Educator and fellow blogger, Lee Barrios who writes the Geaux Teacher blog has a regular comment on her blog about the theory that raising standards produces higher achievement. It goes like this:
"If a child struggles to clear the high bar
at five feet, she will not become a "world class" jumper because someone raised
the bar to six feet and yelled "jump higher," or if her “poor” performance is
used to punish her coach." - - Common Sense
Nothing about these new standards is based on a logical scientific approach. Diane Ravitch, pointed out recently that the development of the standards did not follow proper procedures for the adoption of standards. We also know that the director of the Common Core project, David Coleman, has no qualifications whatsoever as a K-12 educator. I suggest my readers also read the two part series by Mercedes Schneider on the development and selling of the Common Core, here and here.

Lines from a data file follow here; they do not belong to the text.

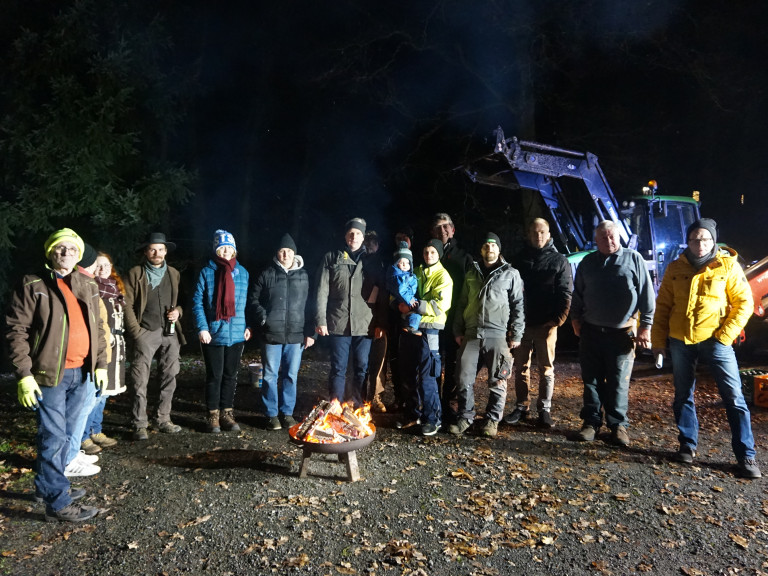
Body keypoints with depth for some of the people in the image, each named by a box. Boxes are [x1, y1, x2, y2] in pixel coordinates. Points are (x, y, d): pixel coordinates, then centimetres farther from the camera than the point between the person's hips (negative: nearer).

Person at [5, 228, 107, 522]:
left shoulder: (88, 286, 10)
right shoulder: (33, 285, -5)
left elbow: (98, 328, 15)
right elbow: (16, 330, -9)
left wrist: (101, 364, 10)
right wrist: (24, 374, -15)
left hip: (81, 373, 6)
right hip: (50, 375, -6)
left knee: (65, 434, 16)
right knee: (53, 437, -1)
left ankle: (49, 485, 32)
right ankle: (58, 503, 8)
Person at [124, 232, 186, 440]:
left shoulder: (174, 274, 14)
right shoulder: (135, 273, 4)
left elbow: (181, 299, 20)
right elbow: (127, 304, -1)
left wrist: (178, 311, -1)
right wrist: (136, 331, -8)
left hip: (170, 333, 4)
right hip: (145, 333, -3)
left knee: (169, 378, 5)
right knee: (140, 380, -5)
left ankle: (164, 419, 16)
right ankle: (140, 425, 2)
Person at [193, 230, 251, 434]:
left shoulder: (242, 272, 6)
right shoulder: (207, 272, -3)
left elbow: (247, 301, 9)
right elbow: (197, 302, -4)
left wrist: (248, 326, 1)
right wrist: (202, 328, -13)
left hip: (237, 333, 3)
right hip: (213, 333, -3)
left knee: (231, 375, 11)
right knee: (215, 375, 5)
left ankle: (227, 413, 22)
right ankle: (213, 415, 16)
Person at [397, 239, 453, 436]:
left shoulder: (442, 276, -2)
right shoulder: (415, 273, 17)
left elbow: (440, 305, -15)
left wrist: (413, 306, -20)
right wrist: (400, 304, -7)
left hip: (428, 329, -6)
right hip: (409, 327, 6)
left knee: (427, 377, -6)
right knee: (407, 375, 12)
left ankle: (432, 418, 6)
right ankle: (413, 414, 25)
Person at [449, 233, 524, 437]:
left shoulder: (511, 274, 4)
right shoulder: (471, 274, 16)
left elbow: (518, 306, 2)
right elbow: (462, 304, 18)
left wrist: (516, 334, -4)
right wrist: (458, 331, 12)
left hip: (498, 335, -3)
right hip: (471, 335, 3)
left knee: (497, 381, 3)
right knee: (464, 379, 2)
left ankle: (492, 420, 16)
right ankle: (465, 417, 16)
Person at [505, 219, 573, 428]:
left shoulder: (559, 261, 2)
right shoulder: (520, 259, 10)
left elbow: (565, 293, -3)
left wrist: (557, 319, -13)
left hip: (546, 325, -2)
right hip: (522, 323, 3)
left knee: (546, 368, 4)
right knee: (521, 367, 8)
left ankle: (544, 409, 13)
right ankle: (521, 407, 18)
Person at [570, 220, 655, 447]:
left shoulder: (633, 259, 0)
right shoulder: (588, 262, 10)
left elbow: (647, 294, -1)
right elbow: (577, 295, 16)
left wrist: (645, 326, -4)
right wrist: (576, 319, 10)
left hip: (622, 333, -3)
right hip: (591, 332, 3)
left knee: (619, 383, 3)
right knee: (591, 381, 9)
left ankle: (618, 424, 15)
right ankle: (591, 421, 19)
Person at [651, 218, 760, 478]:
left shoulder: (728, 265, -3)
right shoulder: (676, 268, 4)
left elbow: (744, 303, -2)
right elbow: (663, 306, 8)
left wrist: (726, 336, -11)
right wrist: (658, 340, 4)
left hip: (715, 340, -2)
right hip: (681, 341, 3)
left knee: (734, 397, -2)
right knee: (683, 396, 10)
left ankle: (746, 456, 7)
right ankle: (688, 446, 25)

It is also becoming very clear that the CCSS development was based much more on seriously flawed ideology than on any systematic and scientific approach. In my opinion the biggest mistake made by the developers is the assumption that all children can and should learn their reading, writing and math at the same rate and at the same achievement level. You know, the one-size-fits-all approach. This assumption violates everything we know about the highly varied learning styles and abilities of children. Remember the disaster of "No Child Left Behind" which expected all children to be proficient in English and math by the year 2014? The application of that standard would have failed almost 100% of all the schools in America. That's why the U.S. DOE allowed states to seek waivers to the requirements of that law. Now we are going to go through it all over again with the even more "rigorous" CCSS. (Did you read that the State Superintendent of Education in Washington state predicted that all the schools in that state will be classified as failing this year because the U.S. DOE canceled their waiver over Washington State's refusal to evaluate teachers based on student test scores?)
House bill 953 does nothing to stop the immediate implementation of Common Core in Louisiana, but it would provide some protection for schools and teachers from the harmful effects of the PARCC testing. (White has already decreed that all students can be promoted to the next grade even if they fail the PARCC in the 4th and 8th grades.) One amendment which was added on the House floor by Rep. John Bel Edwards would prevent any public school's grade from being reduced through the 2015-16 school year by the PARCC testing. This legislation would at least give Louisiana public schools some protection from the erratic results of Common Core seen recently in Kentucky and New York.
Both HB 953 and HB 703 (which stops predatory charters in most school systems) will be strongly opposed in the Senate Education Committee by the public school haters.